Bon, j’ai déjà largement révélé quelques atouts de l’album à commencer par la production. Je vais donc faire un peu de redondance pour évoquer ce son si particulier. Il faut se remémorer l’époque des années 80 où le son des guitares commençaient à se parer de nombreux effets. L’avènement des pédales et autres samples permettaient donc d’offrir une coloration différente selon que vous faisiez dans le pychédélique ou le shoegaze qui n’emploient pas du tout les mêmes effets. Le but du shoegaze étant de planter un décor sombre, vous aviez donc un jeu de guitares particulièrement épais et lancinant. Ici, on retrouve tout à fait ce pourquoi le style dûment nommé avait ses adeptes. Ce qui peut déstabiliser est que l’on n’entend finalement pas aussi bien que cela la batterie et la basse. Même si ce procédé est inhérent au genre, j’aime quand même avoir un poil plus de batterie. Le côté ambiant demeure prépondérant mais même dans les lignes de guitares les plus épurées, il faut un marquage rythmique. Autrement, pour tout ce qui est sonore, cet album est vraiment bien construit. Plus je l’écoute, plus je me rends compte que l’étiquetage doom shoegaze est loin d’être idiot. D’ailleurs, ce son si enrobé fonctionne bien avec la lenteur plus inhabituellement accouplée au shoegaze et qui, ici même, rend bien. Voilà! Rien à redire donc hormis un léger manque de batterie, ce qui reste un avis objectif mais un brin personnel aussi.

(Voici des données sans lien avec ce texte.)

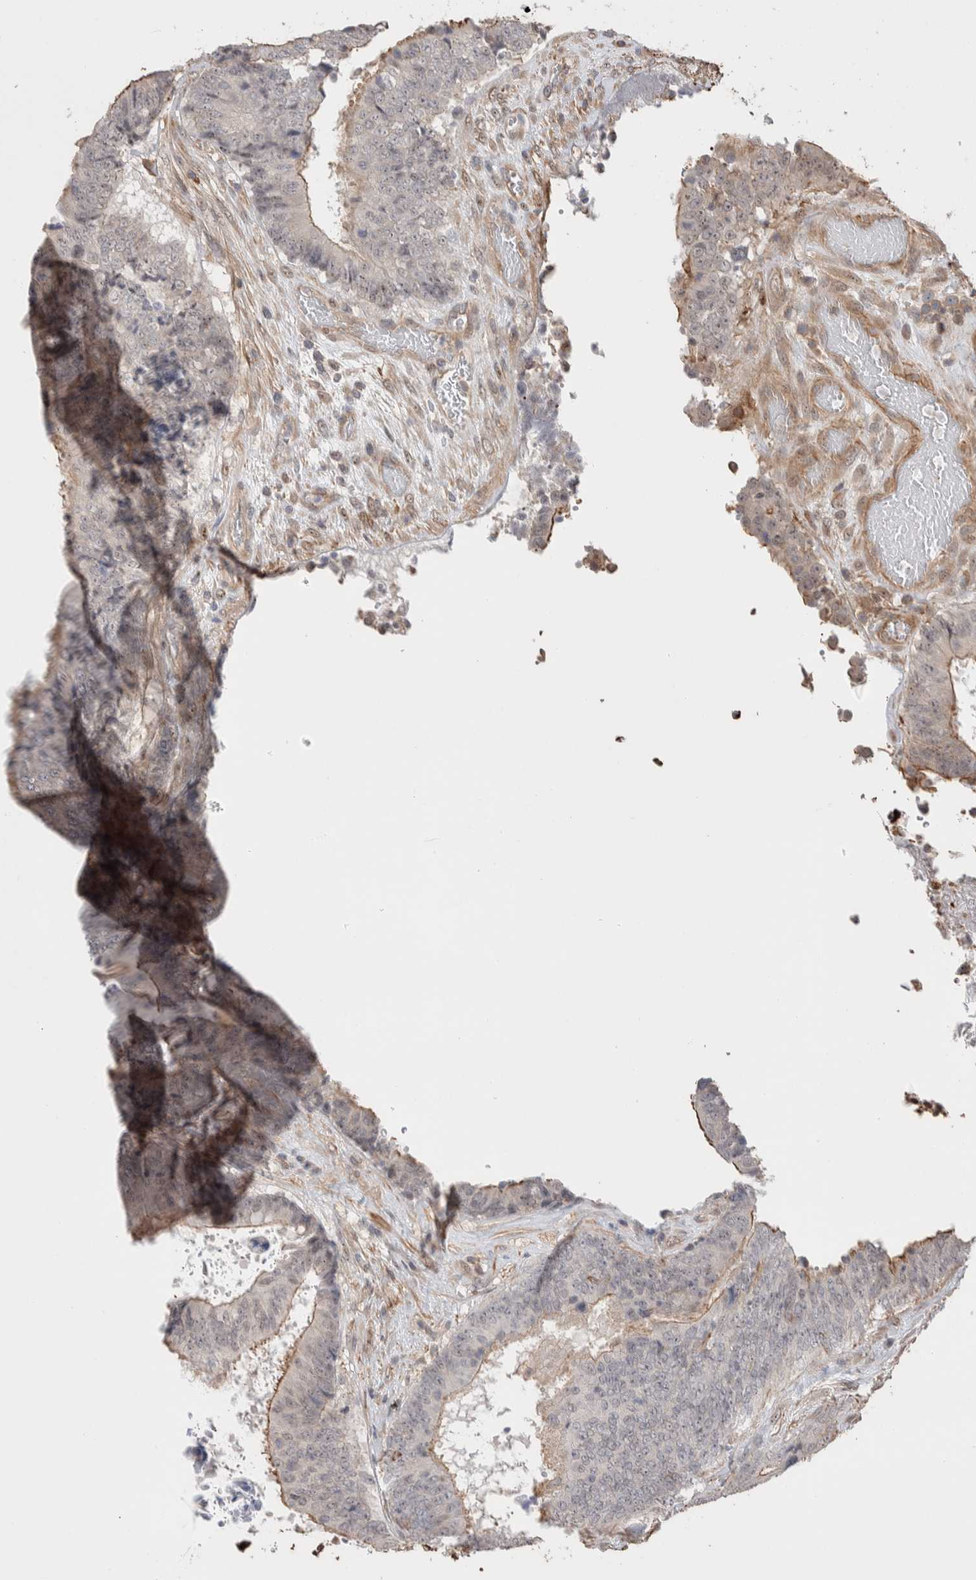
{"staining": {"intensity": "moderate", "quantity": "<25%", "location": "cytoplasmic/membranous"}, "tissue": "colorectal cancer", "cell_type": "Tumor cells", "image_type": "cancer", "snomed": [{"axis": "morphology", "description": "Adenocarcinoma, NOS"}, {"axis": "topography", "description": "Rectum"}], "caption": "High-power microscopy captured an immunohistochemistry (IHC) photomicrograph of colorectal cancer, revealing moderate cytoplasmic/membranous positivity in approximately <25% of tumor cells.", "gene": "ZNF704", "patient": {"sex": "male", "age": 72}}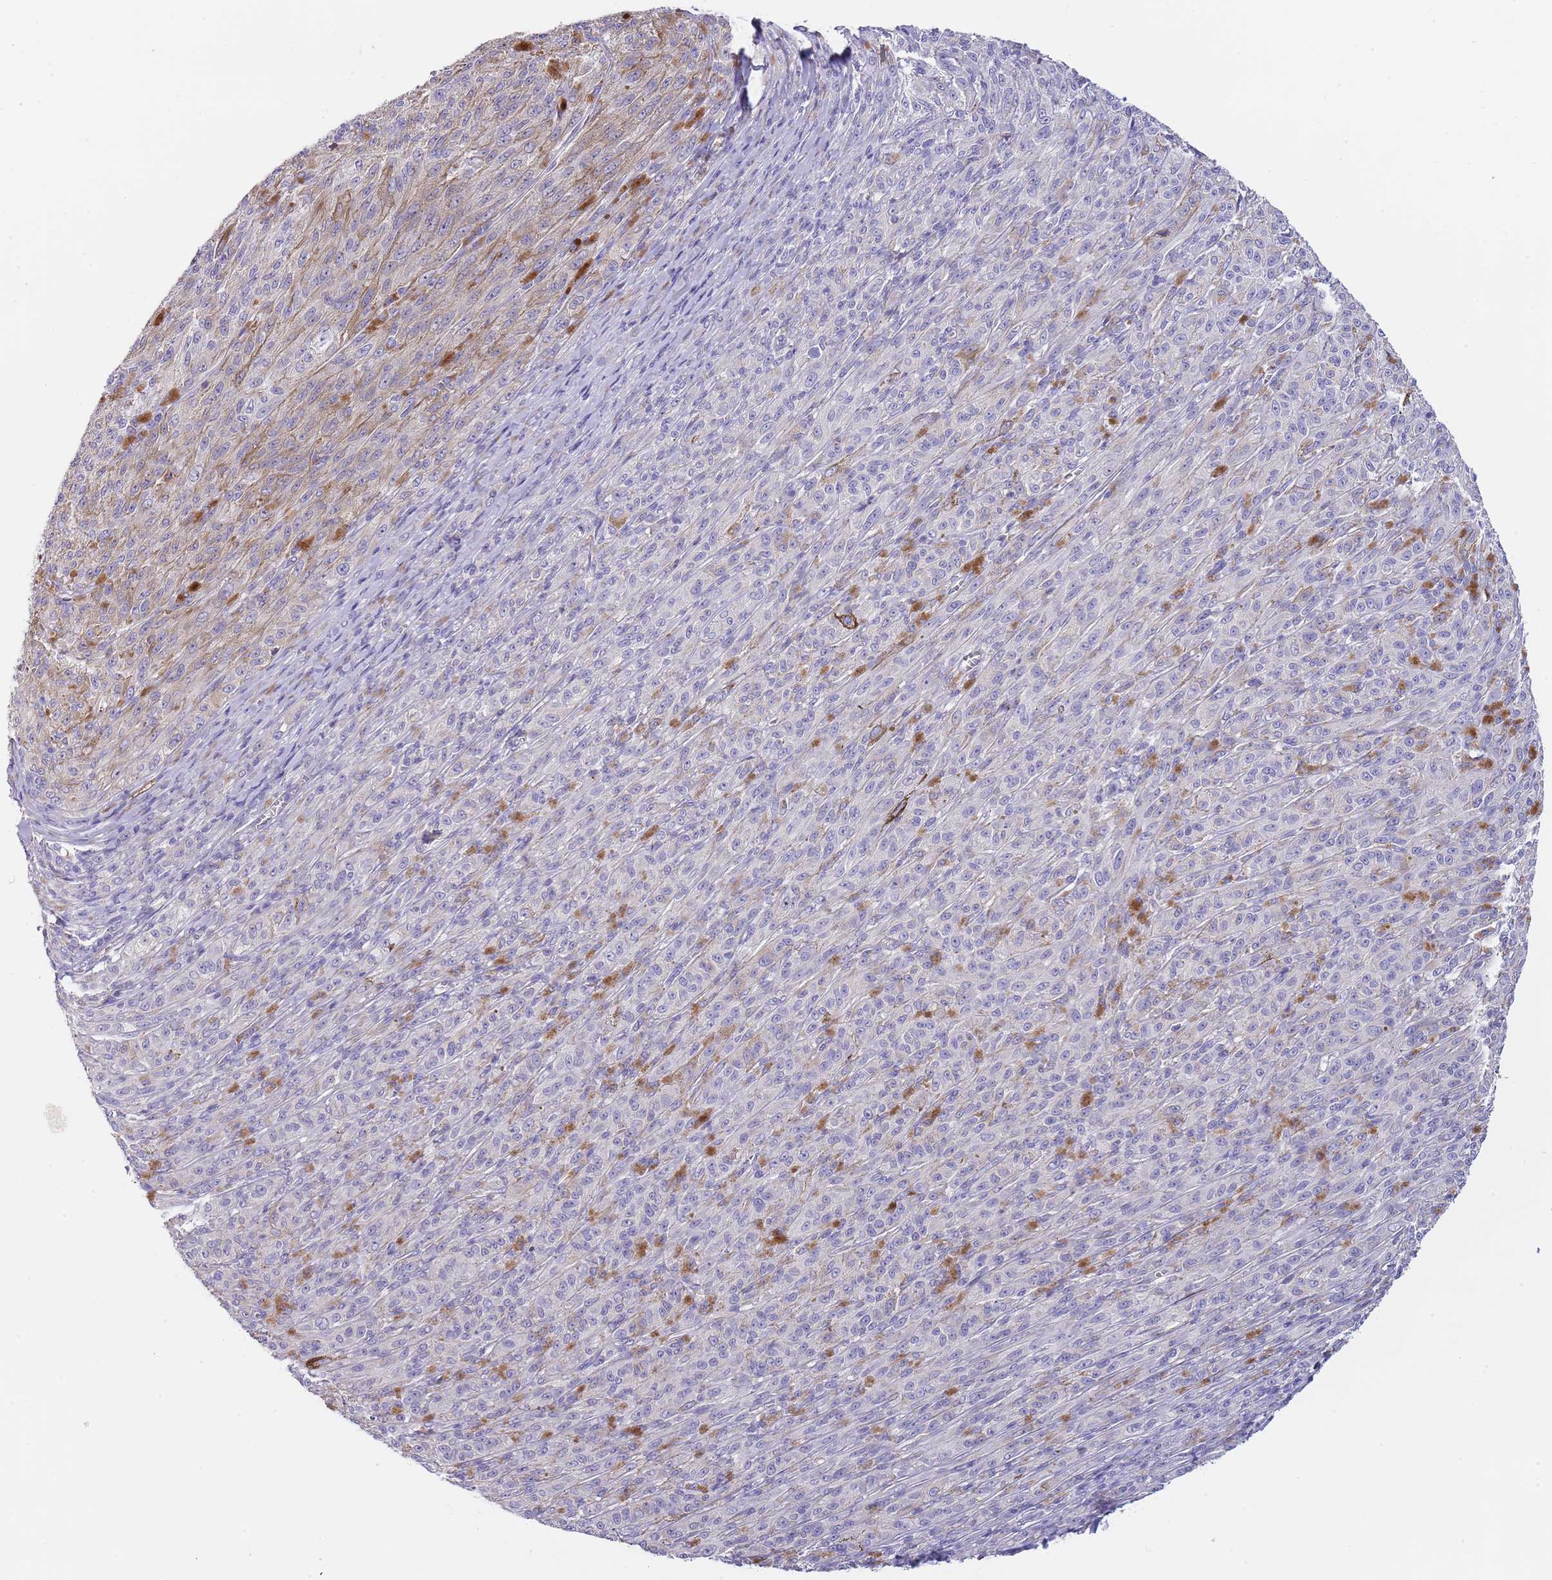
{"staining": {"intensity": "negative", "quantity": "none", "location": "none"}, "tissue": "melanoma", "cell_type": "Tumor cells", "image_type": "cancer", "snomed": [{"axis": "morphology", "description": "Malignant melanoma, NOS"}, {"axis": "topography", "description": "Skin"}], "caption": "There is no significant staining in tumor cells of melanoma.", "gene": "MAN1C1", "patient": {"sex": "female", "age": 52}}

Le souci étant que je me suis pas mal « auto-parasité » en essayant d’analyser l’album New Sun, et donc que j’ai un peu eu du mal à comprendre l’intérêt de cet album. Disons le : je n’ai pas vraiment pu entrer dedans. Du coup il m’aura fallu plusieurs écoutes différentes, dans des lieux différents pour saisir ce qui me semble être la subtilité première de cet album. Ştiu Nu Ştiu me semble en effet un brin cynique sur des sujets précis, et connaissant un peu la mouvance shoegaze, on pourrait penser que le groupe propose une vision du monde particulièrement pessimiste. Avec probablement une teinture moins sociétale que le ferait le sludge metal par exemple. Ici, on sent que le groupe se situe plus sur un versant éthéré ou philosophique. On parle beaucoup d’esprit, de torture mentale, de souffrance psychique dans New Sun et le fait de le mentionner comme un nouveau soleil me semble être une vision fortement pessimiste de la vie, propre au style tout simplement. De fait, cela reste du classique encore une fois, j’y vois même un clin d’œil sincère de la part de Ştiu Nu Ştiu qui se lance dans la course à l’old school. Alors que dire de plus? Si ce n’est que le groupe se situe dans la continuité des meilleurs du genre et des plus anciens au passage. Si vous êtes à la recherche d’un vent de fraicheur, vous allez plutôt vous prendre une rafale d’ancienneté. Pour ma part, l’album a rempli ce que j’attendais de sa part dans un registre de mission musicale. Le doom shoegaze proposé est plus qu’intéressant, ravive des souvenirs du temps où je me délectais de Slowdive ou Pale Saints alors forcément… Quand on touche à mes sentiments et ma nostalgie, le contrat est rempli. Bon groupe, belle découverte!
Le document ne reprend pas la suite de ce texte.